I’ve always been fascinated with the different kinds of structures we build, and how we ended up going from efficient structures to stick built houses like we use today in most residential applications.
Earth Sheltered Structures
Earth sheltered structures use a bunch of dirt against the walls to provide external thermal mass. This reduces heat loss and makes it nice and easy to maintain a steady temperature inside the structure.
People have been making earth sheltered homes for centuries, and they are still used on a regular basis with modern technologies. Bill Gates’ home is a 66,000 square foot earth sheltered home.
Water can be an issue with these type of buildings, and air filtration is a huge issue. It can be tough to get good air circulation.

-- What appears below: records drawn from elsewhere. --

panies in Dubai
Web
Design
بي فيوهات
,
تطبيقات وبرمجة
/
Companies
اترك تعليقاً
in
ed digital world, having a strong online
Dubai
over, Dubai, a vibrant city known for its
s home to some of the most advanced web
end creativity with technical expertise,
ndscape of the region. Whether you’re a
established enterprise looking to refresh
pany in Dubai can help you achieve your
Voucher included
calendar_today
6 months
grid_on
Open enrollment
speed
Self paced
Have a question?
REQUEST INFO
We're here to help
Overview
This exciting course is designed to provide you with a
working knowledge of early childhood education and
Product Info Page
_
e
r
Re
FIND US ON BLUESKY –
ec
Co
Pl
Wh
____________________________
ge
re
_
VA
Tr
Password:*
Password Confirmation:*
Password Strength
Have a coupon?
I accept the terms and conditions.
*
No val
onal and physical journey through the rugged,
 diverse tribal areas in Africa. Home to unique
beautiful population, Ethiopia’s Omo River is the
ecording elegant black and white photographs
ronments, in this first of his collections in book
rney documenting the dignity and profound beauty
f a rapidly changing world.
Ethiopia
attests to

Underground living can either conjure the image of a hobbit home or a more uncomfortable bunker style home. The benefits and drawbacks of underground homes are similar to earth sheltered homes, but they usually have a completely covered roof.
These buildings can be pretty fascinating. There’s a good book out there by Mike Oehler called ‘The $50 and Up Underground House Book‘ which is quite entertaining. Definitely food for thought.

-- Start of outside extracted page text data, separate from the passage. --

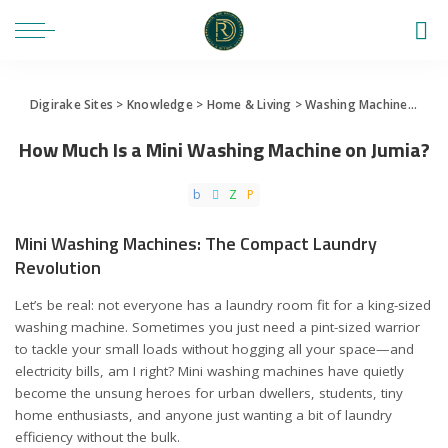
Digirake Sites
>
Knowledge
>
Home & Living
>
Washing Machine
>
How 
How Much Is a Mini Washing Machine on Jumia?
Mini Washing Machines: The Compact Laundry
Revolution
Let’s be real: not everyone has a laundry room fit for a king-sized
washing machine. Sometimes you just need a pint-sized warrior
to tackle your small loads without hogging all your space—and
electricity bills, am I right? Mini washing machines have quietly
become the unsung heroes for urban dwellers, students, tiny
home enthusiasts, and anyone just wanting a bit of laundry
efficiency without the bulk.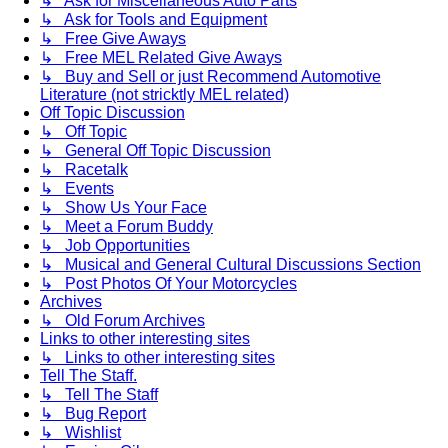
↳ Ask for Miscellaneous Auto Parts
↳ Ask for Tools and Equipment
↳ Free Give Aways
↳ Free MEL Related Give Aways
↳ Buy and Sell or just Recommend Automotive
Literature (not stricktly MEL related)
Off Topic Discussion
↳ Off Topic
↳ General Off Topic Discussion
↳ Racetalk
↳ Events
↳ Show Us Your Face
↳ Meet a Forum Buddy
↳ Job Opportunities
↳ Musical and General Cultural Discussions Section
↳ Post Photos Of Your Motorcycles
Archives
↳ Old Forum Archives
Links to other interesting sites
↳ Links to other interesting sites
Tell The Staff.
↳ Tell The Staff
↳ Bug Report
↳ Wishlist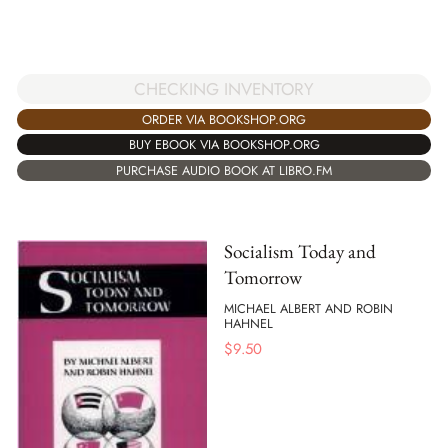
CHECKING INVENTORY
ORDER VIA BOOKSHOP.ORG
BUY EBOOK VIA BOOKSHOP.ORG
PURCHASE AUDIO BOOK AT LIBRO.FM
Socialism Today and
Tomorrow
MICHAEL ALBERT AND ROBIN
HAHNEL
$
9.50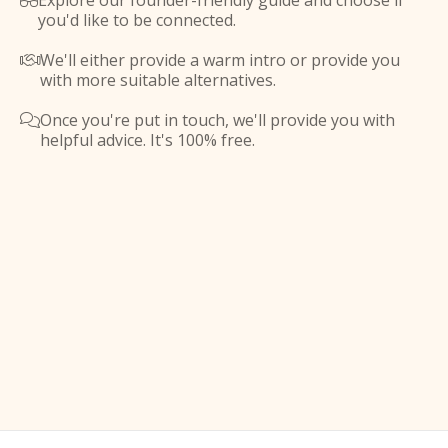
Explore our founder-friendly guide and choose if

you'd like to be connected.
We'll either provide a warm intro or provide you

with more suitable alternatives.
Once you're put in touch, we'll provide you with

helpful advice. It's 100% free.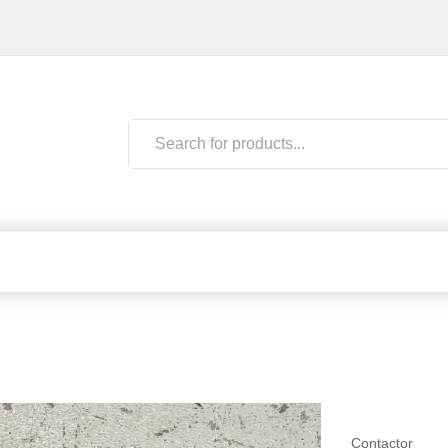
Contactor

Similar to an underground home is an ‘umbrella style’ home that is above grade but uses an umbrella type roof that makes it look like it’s underground. This picture is an example of one of those homes … you should check out the site for more information!
One interesting variant is the ‘wofati structure’ which is similar to the structure that Oehler describes. Paul Wheaton has a good description of this type of structure, so go and check it out!

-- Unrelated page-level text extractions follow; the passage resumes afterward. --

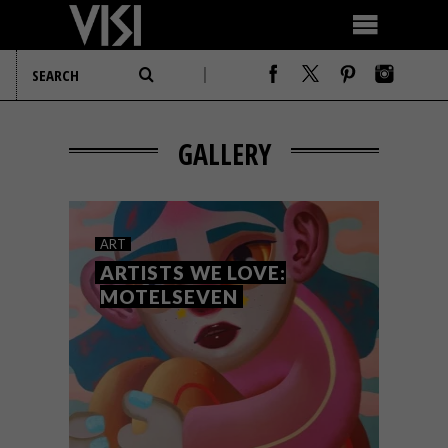
GALLERY
ART
ARTISTS WE LOVE:
MOTELSEVEN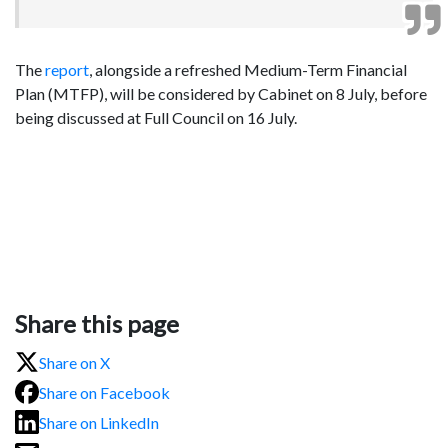
The
report
,
alongside a refreshed Medium-Term Financial
Plan (MTFP), will be considered by Cabinet on 8 July, before
being discussed at Full Council on 16 July.
Share this page
Share on X
Share on Facebook
Share on LinkedIn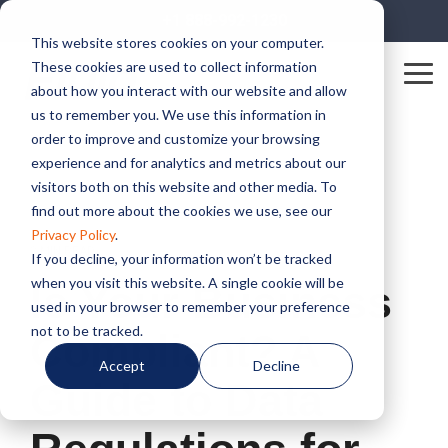
Skip
+1 888-992-1230
to
This website stores cookies on your computer.
the
These cookies are used to collect information
main
Tog
content.
about how you interact with our website and allow
Me
us to remember you. We use this information in
order to improve and customize your browsing
experience and for analytics and metrics about our
visitors both on this website and other media. To
find out more about the cookies we use, see our
Privacy Policy
.
2 MIN READ
If you decline, your information won’t be tracked
when you visit this website. A single cookie will be
Is Your Business
used in your browser to remember your preference
not to be tracked.
Compliant? A
Accept
Decline
Guide to Data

Landscape Timber Construction
I don’t know much about this, but I thought it was interesting. The concept is to use those 8′ landscape timbers that you can buy at the lumber yard and build a structure with them. Instead of going into details here, check out this page that shows a nice home that someone built using this method.
Straw Bale Construction
Straw bale construction uses bales of straw as a structural element. Buildings are constructed by stacking rows of bales on a footing or foundation, tying them together with pins or rebar. You then cover them with a stucco or plaster layer to keep the water out of the bales.
The bales themselves can provide structural support, or you can use them in between the poles of a pole building style structure. This is generally useful for structures in heavy snow areas.
Straw bales provide quite a bit of insulation and thermal mass for a building, which makes them very temperature stable.
Cob has been used since prehistoric times, and is still common in some parts of the world. In some parts of England you can find 500 year old cob buildings that are still going strong.
The walls in a cob home are about two feet thick, providing a huge amount of thermal mass that maintains a steady internal temperature.
For some reason cob has really had a resurgence in the Pacific Northwest. One of these days I should go see if I can tour one of them…
There are certainly plenty of other techniques that you could consider alternative building methods. But I wanted to give you a few that I thought were worth knowing about. Which one is your favorite?